It is appropriate literally and metaphorically, and this I know personally.
The Yakima is a classic western trout stream in every sense, a series of riffles and pools that hide rainbows fattened by a host of insects -- mayflies, stoneflies, caddisflies, grasshoppers -- and allow an exceedingly popular fly-fishery.
Despite facing significant problems, the river's fishery remains healthy, managed by the state as a quality wild rainbow fishery, open year-round. Anglers must release all trout between Easton and Roza dams and may use only artificial flies or lures with a single barbless hook.
And while a good angler can catch 30 or 40 trout during a prime insect hatch, larger rainbows in the Yakima -- broad-back brutes 16 to 22 inches -- are as elusive as the proverbial pot of gold.
"A lot of people get real frustrated with the Yakima," says Dennis Worley, a seasoned angler who works at Kaufmann's fly shop in Bellevue. "Your casts have to be real accurate and presented properly. You might not see the big ones, but they're there."
The big rainbows of the Yakima lurk and live under overhanging branches and partially submerged logs, in deep runs along grassy banks and at the bottom of seams in the current where boulders split the flow.
To coax them into rising for a dry fly, an angler must lay it in these precise spots cleanly, so slack line does not form downstream and drag the fly unnaturally. Further, the fly must closely resemble real bugs.
On a recent float with Worley through the beautiful Yakima Canyon, I managed to put more flies into the branches and grass, or stuck on logs and boulders, than in the lips of trout.
"The guides here will tell you, you get one chance" to cast the fly into the right spot, Worley says.

#### INSTRUCTIONS:
1. In the Yakima River fishing piece, where does Dennis Worley work?
2. Resume the Yakima River fishing piece from the point where it stops.

#### RAW RECORDS:
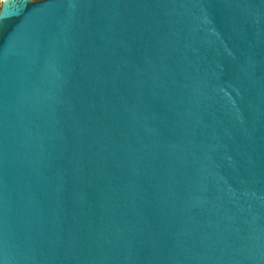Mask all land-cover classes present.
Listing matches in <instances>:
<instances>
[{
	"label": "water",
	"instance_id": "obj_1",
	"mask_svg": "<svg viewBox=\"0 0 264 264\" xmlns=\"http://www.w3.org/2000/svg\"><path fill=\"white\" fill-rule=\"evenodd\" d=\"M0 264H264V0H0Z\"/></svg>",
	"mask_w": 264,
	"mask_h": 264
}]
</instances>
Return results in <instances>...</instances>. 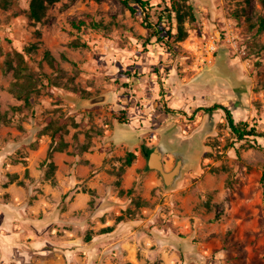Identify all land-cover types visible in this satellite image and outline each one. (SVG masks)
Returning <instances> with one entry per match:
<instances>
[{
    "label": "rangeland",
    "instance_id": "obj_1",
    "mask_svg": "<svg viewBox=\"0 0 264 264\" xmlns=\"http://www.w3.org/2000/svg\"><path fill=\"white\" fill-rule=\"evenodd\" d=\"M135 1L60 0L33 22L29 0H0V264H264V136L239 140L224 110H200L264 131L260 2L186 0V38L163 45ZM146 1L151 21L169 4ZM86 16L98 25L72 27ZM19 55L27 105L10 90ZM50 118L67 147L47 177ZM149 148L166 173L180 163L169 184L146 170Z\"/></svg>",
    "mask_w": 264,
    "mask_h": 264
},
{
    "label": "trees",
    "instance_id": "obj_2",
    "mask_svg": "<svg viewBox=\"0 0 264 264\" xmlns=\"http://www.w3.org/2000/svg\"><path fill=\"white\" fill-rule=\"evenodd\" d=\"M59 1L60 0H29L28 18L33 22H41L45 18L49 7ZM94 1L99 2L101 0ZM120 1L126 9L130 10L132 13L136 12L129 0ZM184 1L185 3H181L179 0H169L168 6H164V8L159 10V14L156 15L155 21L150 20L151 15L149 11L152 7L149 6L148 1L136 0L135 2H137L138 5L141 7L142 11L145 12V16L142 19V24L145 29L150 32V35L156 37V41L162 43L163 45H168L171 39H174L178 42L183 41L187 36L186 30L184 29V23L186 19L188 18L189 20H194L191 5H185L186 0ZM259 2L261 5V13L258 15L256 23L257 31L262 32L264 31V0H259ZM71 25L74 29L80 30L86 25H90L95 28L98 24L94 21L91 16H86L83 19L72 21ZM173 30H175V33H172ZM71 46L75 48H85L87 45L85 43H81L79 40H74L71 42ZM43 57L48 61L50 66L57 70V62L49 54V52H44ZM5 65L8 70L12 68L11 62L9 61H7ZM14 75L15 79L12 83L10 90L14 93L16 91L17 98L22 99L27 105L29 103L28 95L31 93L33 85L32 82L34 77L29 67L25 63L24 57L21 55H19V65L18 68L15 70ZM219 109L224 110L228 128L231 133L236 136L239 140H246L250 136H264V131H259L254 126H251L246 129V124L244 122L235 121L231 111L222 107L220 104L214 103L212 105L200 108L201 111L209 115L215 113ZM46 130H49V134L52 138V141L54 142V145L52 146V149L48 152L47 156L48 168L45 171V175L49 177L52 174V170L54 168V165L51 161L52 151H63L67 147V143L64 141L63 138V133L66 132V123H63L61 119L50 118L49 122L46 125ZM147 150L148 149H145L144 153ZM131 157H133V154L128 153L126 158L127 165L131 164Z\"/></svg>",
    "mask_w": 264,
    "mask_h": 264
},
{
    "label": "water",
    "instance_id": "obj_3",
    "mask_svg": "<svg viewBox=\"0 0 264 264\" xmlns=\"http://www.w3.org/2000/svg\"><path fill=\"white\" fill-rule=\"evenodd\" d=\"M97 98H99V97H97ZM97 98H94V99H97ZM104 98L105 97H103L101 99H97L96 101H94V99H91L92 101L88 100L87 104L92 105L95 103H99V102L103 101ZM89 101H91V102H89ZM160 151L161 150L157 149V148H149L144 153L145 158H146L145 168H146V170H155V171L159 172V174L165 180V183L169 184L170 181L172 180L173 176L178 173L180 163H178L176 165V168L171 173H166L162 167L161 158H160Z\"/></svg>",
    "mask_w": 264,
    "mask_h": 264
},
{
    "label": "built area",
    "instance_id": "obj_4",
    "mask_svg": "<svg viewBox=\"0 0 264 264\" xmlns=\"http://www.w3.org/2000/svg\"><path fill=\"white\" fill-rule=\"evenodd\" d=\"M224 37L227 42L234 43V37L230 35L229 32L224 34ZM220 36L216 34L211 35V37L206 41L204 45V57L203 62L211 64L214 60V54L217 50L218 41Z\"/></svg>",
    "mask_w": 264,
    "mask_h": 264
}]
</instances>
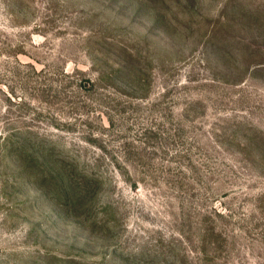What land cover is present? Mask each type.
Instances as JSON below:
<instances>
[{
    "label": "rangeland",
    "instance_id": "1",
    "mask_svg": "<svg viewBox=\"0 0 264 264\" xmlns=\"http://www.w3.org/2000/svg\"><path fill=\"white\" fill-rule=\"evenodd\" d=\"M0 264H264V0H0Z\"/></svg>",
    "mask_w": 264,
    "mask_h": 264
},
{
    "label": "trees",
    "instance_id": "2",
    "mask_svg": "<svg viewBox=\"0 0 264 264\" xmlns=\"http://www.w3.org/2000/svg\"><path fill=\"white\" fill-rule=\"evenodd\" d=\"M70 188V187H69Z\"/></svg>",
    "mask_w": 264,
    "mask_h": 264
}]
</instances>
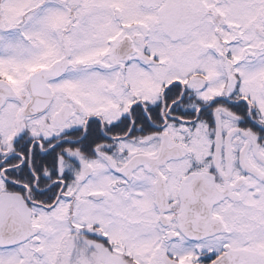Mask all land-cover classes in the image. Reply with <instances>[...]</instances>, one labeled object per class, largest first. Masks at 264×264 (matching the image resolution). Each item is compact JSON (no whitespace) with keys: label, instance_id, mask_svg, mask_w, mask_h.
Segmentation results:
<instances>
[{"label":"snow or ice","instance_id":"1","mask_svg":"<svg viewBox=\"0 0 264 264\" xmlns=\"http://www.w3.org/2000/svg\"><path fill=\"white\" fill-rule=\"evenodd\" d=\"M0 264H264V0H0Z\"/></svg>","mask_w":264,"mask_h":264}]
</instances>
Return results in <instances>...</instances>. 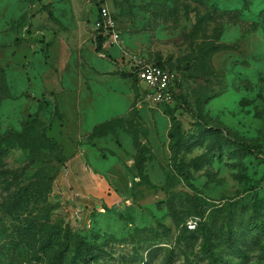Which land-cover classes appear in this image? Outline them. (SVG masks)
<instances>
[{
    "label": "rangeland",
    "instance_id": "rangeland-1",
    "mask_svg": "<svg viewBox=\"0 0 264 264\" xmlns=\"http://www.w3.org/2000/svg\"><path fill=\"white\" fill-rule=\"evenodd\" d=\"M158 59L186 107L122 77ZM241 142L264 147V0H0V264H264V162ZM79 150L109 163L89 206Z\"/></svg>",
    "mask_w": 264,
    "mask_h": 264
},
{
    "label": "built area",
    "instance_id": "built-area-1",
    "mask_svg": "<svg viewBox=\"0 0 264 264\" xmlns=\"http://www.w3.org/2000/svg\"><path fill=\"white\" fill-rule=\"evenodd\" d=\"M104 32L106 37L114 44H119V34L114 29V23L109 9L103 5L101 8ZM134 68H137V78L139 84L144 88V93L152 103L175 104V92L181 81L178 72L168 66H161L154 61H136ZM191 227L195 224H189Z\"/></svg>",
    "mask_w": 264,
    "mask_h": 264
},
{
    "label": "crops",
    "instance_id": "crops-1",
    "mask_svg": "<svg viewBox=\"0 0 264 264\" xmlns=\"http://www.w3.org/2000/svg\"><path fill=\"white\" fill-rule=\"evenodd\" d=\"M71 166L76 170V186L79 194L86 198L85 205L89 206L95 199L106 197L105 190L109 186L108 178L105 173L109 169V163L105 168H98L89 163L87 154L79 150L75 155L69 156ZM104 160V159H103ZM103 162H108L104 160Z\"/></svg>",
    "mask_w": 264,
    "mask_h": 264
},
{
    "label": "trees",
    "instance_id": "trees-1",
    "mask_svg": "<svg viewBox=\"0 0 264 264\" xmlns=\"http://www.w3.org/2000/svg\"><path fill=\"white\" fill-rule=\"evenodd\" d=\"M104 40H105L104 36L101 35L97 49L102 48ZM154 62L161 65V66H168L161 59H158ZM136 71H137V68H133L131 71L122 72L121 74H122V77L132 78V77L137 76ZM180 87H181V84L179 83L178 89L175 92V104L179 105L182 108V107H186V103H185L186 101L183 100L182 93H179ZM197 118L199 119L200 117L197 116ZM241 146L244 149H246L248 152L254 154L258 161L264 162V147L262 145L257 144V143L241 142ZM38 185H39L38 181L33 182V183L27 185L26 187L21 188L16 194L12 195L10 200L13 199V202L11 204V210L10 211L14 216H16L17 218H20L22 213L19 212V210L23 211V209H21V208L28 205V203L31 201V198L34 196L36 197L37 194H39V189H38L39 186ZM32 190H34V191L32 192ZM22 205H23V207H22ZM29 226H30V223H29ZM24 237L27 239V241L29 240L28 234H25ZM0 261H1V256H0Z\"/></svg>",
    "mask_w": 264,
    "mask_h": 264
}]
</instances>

* * *

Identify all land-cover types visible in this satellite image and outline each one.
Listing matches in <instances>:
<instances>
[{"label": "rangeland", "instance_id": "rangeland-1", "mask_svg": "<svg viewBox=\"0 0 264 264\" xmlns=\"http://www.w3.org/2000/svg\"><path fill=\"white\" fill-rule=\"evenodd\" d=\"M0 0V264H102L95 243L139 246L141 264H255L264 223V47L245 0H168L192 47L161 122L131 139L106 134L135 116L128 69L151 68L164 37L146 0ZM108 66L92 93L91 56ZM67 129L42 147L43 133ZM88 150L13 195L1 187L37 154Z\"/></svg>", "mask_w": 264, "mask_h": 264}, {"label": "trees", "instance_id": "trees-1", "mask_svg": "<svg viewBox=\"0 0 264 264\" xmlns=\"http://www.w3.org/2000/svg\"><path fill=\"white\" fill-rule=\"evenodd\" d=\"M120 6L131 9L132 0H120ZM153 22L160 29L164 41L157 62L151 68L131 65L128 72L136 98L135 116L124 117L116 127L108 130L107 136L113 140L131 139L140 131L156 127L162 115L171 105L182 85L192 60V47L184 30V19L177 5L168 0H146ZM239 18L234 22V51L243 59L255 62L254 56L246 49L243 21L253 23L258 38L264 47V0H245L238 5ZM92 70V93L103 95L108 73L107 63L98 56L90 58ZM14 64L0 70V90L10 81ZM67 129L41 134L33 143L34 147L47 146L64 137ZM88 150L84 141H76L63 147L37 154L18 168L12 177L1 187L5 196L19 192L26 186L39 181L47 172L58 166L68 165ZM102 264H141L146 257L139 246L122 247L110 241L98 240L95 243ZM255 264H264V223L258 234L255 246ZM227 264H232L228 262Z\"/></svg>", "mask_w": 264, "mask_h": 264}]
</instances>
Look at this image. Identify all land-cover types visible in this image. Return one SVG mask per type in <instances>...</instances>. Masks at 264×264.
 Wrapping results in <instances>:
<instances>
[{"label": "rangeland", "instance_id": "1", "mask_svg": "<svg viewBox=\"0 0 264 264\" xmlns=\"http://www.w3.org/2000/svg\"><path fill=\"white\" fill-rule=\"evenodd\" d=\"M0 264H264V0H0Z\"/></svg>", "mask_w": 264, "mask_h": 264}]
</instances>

#### RESPONSE LIST:
1. At Kaufmann's fly shop in Bellevue.

2.
However, those caught or at least fooled into rising to the fly were beauties, enough so the intrigue outweighed the frustration. A week later, a friend and I returned to wade and explore the upper river near Cle Elum.
From the first hole we pulled a well-conditioned, leaping rainbow of 14 inches, a gorgeous specimen with black speckling along an iridescent bronze back, a slash of rose running along its sides from gill plate to tail.
We hooked trout in almost every hole for several hours, but they were small, from 4 to 11 inches. After lunch, a stiff wind roared down-stream from the mountains and the fish seemed to quit biting.
However, near the end of a day, we discovered a dream spot where a rock outcropping forced the river into a sharp left curve, its flow scouring out a deep, emerald pool.
The fish had not been rising to dry flies, so we had switched to nymphs, wet flies that imitate the pupal forms of insects. I cast one upstream, allowing it to sink and swing downstream in the current, then started stripping line from the reel and feeding it down the rod, hoping to bounce the nymph along the bottom.
Suddenly I felt a faint tug, raised the rod tip sharply and the reel whined in classic fashion, the nymph fast into the jaw of a weighty specimen that bolted across the pool.
For fully five minutes the fish alternated strong, steady runs in the current with lightning bursts upstream and deep, brooding dives along the rock outcropping.
Finally I eased the fish to within five feet and saw it was deep-bodied and fully the length of my forearm. I raised the rod high and reached for the line when suddenly the fish slipped the hook and vanished into the green depths.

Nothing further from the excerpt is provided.